3.3 Subject-scaling study (2026-05-31) — capture diversity, not volume

Before committing to capture, we measured how cross-subject accuracy scales with the number of training subjects (fixed held-out test subjects, official split, mixup+TTA):

N subjects 4 8 12 16 20 24 32
xsubj-PCK@20 36.7 57.7 58.3 61.1 62.7 63.3 63.7

The curve saturates: 4→8 subjects = +21 pts, but 24→32 = +0.45 pts. Asymptote ≈ 6465%, still ~19 pts under in-domain. Key correction to the "more data" recommendation: simply capturing more people from the same distribution will not close the gap — subject-count returns vanish past ~1620 subjects. The residual is device/room/protocol shift (MM-Fi's cross-subject split is partly cross-environment by construction). Re-scoped phase-1 capture target: maximize DIVERSITY (rooms, devices, antenna geometries, traffic protocols), not headcount — and pair it with few-shot target-domain adaptation (a handful of labeled frames from the deployment room), which the saturation curve implies will beat any amount of additional source subjects. This makes the encoder's domain-invariance objective (vs the failed subject-invariance one) the design priority.

4. Acceptance Test

The encoder is accepted only if it improves cross-subject torso-PCK@20 by ≥ 6 absolute points without reducing random-split torso-PCK@20 by more than 2 points — on the same MM-Fi pipeline, one-command reproduction, with per-joint error tables. Results land as AetherArena witness rows (ADR-149), nothing published until reviewed.

5. Consequences

Positive: a reusable, self-supervised RF foundation encoder for CSI/CIR/BFLD; the first principled attack on the cross-subject frontier; the coherence head adds an anti-hallucination integrity signal no competitor has.

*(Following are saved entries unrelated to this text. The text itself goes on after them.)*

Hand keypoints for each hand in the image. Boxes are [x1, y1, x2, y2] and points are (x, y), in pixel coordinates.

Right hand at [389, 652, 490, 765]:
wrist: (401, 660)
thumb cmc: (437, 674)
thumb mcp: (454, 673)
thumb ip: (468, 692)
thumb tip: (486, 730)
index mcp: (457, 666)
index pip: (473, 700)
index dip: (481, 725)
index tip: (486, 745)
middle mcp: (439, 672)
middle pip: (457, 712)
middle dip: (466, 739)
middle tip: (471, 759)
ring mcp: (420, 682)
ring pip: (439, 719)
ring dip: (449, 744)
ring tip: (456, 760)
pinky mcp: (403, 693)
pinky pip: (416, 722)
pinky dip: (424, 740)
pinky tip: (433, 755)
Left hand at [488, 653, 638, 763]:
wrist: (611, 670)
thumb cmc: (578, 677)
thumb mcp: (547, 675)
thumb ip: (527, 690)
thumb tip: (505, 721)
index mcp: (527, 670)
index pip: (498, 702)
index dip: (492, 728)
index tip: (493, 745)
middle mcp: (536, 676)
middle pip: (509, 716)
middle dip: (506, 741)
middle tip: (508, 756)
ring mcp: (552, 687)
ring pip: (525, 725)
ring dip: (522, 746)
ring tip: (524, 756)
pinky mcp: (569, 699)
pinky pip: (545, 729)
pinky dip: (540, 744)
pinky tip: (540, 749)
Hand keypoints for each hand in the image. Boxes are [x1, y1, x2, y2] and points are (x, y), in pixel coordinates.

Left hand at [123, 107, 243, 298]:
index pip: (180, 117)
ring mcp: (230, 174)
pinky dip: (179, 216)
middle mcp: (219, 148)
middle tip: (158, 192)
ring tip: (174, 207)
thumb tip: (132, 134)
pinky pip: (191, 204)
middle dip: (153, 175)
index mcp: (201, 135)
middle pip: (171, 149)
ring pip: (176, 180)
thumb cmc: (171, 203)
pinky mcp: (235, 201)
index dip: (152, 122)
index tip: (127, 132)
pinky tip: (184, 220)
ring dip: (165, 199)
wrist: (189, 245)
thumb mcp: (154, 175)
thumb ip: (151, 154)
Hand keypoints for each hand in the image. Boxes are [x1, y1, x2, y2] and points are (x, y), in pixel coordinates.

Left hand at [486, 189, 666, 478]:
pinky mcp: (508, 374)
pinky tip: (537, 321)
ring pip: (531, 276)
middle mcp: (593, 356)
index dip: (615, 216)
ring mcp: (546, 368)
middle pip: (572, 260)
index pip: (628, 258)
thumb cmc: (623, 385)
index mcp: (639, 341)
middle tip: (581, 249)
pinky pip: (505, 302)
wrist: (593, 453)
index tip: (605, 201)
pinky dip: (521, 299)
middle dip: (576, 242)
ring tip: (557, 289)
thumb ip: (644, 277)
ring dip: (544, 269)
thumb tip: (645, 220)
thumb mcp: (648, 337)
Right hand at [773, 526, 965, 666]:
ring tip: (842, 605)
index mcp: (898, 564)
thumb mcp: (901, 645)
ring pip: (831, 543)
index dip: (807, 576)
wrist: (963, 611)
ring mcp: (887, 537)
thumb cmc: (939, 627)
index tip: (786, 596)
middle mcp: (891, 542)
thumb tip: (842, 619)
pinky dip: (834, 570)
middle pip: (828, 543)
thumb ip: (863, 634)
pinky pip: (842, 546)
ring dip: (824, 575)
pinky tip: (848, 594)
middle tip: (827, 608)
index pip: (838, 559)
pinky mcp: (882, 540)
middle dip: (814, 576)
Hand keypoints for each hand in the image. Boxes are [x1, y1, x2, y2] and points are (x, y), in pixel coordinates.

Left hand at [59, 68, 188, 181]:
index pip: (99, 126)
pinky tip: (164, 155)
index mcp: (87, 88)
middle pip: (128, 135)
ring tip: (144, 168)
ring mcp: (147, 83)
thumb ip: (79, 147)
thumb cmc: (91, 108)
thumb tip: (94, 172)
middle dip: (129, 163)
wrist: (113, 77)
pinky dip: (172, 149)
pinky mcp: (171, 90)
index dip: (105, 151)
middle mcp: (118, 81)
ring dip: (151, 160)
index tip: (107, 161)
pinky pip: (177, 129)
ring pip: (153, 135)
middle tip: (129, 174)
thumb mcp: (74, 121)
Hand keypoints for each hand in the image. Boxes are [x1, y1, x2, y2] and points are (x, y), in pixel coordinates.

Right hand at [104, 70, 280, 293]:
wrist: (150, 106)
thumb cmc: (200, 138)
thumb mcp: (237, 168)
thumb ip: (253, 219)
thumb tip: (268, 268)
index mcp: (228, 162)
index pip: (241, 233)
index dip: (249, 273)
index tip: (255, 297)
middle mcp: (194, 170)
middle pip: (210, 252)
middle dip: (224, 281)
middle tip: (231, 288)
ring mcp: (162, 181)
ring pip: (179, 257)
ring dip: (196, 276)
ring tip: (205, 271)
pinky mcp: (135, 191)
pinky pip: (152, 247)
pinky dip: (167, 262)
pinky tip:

Negative / risk: SSL pretraining requires matching the production CSI→feature pipeline (ADR-149 §SSL note flagged the resampling-replication risk); the multi-loss stack needs careful weight tuning (DANN showed loss-imbalance can collapse training); physics normalization must be validated not to discard pose-relevant deltas.

Neutral: the in-domain head is unchanged; the encoder slots in front of the existing pose decoder.

6. Alternatives Considered

  1. Bigger model only — tested; hurts cross-subject (overfits seen subjects).
  2. Naïve DANN subject-adversarial — tested; no gain, collapse risk; entangles pose evidence.
  3. More data only (camera/ADR-079) — complementary and ultimately necessary, but slow and out-of-band; the encoder extracts more from existing data first.

7. Open Questions

  1. Physics-normalization spec — exact antenna/subcarrier/phase terms, validated to preserve pose deltas.
  2. Masked-CSI SSL on the production feature pipeline (resampling match — see ADR-149).
  3. Where the coherence/mincut integrity signal is computed (reuse ADR-135 coherence gate vs new head).
  4. CIR (ADR-134) / BFLD fusion into the same encoder — phase 3.